:: WORK REQUEST ::
In the data below, find the line with "thumb mcp: (159, 144)" and the line with "index tip: (247, 155)", then restate both and every line between them exactly, minus the pictures.
[[ SUPPLIED MATERIAL open ]]
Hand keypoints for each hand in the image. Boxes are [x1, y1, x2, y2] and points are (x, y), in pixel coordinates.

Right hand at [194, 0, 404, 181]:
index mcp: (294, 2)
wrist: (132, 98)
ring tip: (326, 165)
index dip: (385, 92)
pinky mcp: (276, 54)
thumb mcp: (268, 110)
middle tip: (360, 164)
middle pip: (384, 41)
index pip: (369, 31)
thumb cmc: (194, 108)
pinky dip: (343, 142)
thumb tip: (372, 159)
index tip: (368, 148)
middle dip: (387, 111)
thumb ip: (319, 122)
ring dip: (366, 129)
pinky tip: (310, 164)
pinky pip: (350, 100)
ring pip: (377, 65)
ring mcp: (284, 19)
[[ SUPPLIED MATERIAL closed ]]
[[ SUPPLIED MATERIAL open ]]
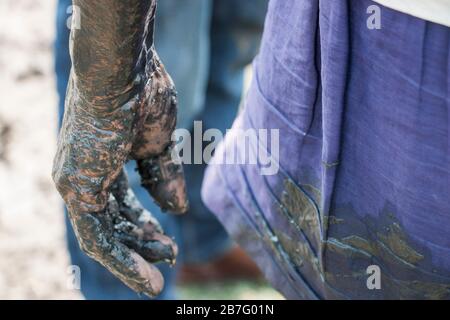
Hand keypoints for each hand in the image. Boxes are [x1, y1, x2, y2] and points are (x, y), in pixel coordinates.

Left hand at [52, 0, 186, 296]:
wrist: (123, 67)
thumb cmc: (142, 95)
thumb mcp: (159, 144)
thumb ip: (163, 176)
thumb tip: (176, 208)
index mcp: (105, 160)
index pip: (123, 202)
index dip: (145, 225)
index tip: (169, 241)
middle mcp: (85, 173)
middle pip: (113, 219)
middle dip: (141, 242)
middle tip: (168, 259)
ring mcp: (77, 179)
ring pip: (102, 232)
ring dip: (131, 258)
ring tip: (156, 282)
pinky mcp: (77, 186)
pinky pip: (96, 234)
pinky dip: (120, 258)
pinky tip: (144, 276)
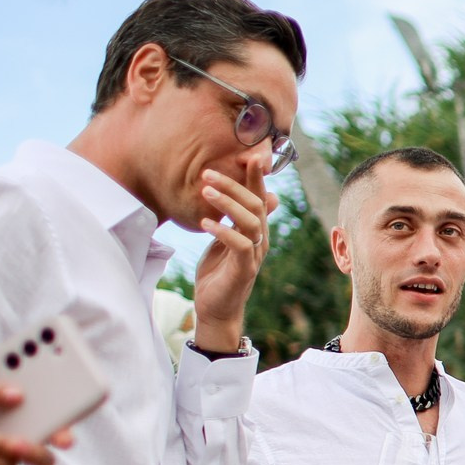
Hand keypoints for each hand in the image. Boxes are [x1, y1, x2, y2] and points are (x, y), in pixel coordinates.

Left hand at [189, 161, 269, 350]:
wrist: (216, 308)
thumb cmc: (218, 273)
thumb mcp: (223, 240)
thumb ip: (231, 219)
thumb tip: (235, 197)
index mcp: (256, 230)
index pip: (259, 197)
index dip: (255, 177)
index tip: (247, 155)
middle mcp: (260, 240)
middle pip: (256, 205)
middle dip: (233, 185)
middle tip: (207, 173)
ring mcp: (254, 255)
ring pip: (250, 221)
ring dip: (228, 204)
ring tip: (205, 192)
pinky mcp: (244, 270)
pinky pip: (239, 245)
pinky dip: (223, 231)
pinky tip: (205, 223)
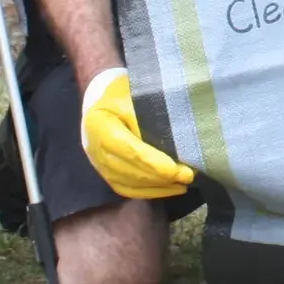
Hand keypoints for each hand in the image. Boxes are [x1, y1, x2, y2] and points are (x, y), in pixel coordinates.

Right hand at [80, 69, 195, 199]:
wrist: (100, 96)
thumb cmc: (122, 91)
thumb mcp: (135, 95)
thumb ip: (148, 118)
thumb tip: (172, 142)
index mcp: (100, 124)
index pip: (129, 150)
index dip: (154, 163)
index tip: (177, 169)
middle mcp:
[[ SUPPLIED MATERIAL closed ]]
[[ SUPPLIED MATERIAL open ]]
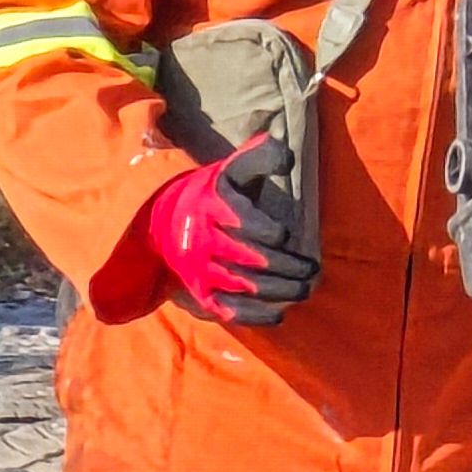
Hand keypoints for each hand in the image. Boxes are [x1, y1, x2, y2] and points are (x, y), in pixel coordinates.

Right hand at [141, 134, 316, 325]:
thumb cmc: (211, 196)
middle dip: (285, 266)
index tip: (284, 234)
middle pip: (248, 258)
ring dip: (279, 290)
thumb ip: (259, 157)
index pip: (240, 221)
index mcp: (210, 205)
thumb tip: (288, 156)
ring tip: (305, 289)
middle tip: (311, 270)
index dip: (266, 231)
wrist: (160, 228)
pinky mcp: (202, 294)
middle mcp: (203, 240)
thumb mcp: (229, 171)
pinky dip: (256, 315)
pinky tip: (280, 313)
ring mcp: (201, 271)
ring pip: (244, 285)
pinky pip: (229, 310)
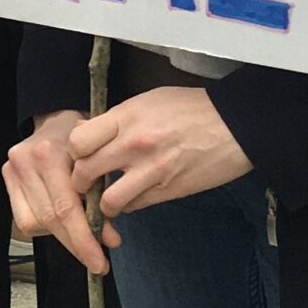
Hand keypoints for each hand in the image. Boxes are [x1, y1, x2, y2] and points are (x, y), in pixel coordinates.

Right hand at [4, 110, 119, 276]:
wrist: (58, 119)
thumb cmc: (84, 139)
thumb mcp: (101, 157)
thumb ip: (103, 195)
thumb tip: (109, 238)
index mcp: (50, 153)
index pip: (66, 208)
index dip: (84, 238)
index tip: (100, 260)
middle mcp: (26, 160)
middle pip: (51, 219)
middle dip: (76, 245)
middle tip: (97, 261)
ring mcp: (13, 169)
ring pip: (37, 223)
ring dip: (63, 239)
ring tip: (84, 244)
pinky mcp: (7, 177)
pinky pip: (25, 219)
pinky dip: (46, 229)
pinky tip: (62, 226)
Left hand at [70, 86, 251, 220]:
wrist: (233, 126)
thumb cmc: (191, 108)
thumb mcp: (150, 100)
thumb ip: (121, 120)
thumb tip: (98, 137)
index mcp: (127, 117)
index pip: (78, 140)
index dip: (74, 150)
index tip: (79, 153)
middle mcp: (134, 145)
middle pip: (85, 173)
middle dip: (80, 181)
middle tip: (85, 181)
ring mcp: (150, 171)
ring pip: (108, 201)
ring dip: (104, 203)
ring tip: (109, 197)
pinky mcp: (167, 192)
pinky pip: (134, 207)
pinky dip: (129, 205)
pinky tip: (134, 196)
[[ SUPPLIED MATERIAL closed ]]
:: TASK OUTPUT ::
thumb mcp: (159, 144)
thumb ip: (163, 176)
thumb tip: (176, 208)
index mcp: (105, 160)
index pip: (123, 202)
index dip: (145, 225)
index tip: (169, 241)
middle mcp: (85, 173)
middle pip: (113, 219)
middle dip: (141, 242)
middle tip: (168, 259)
ring mcp: (77, 179)
ring pip: (102, 232)
ring dip: (131, 258)
ring tip: (156, 282)
pinky mcp: (77, 186)
pinky pip: (96, 234)
pinky dip: (120, 258)
pinky tip: (144, 276)
Hand keypoints for each hand in the image. Boxes are [x1, y1, x2, y2] and points are (x, y), in pixel coordinates.

Left hand at [189, 161, 269, 350]:
wrist: (216, 308)
thumb cmc: (218, 273)
thumb mcp: (223, 240)
thumb ip: (231, 219)
thumb tip: (235, 197)
index mcp: (256, 230)
index pip: (259, 197)
index dip: (255, 177)
index tip: (247, 155)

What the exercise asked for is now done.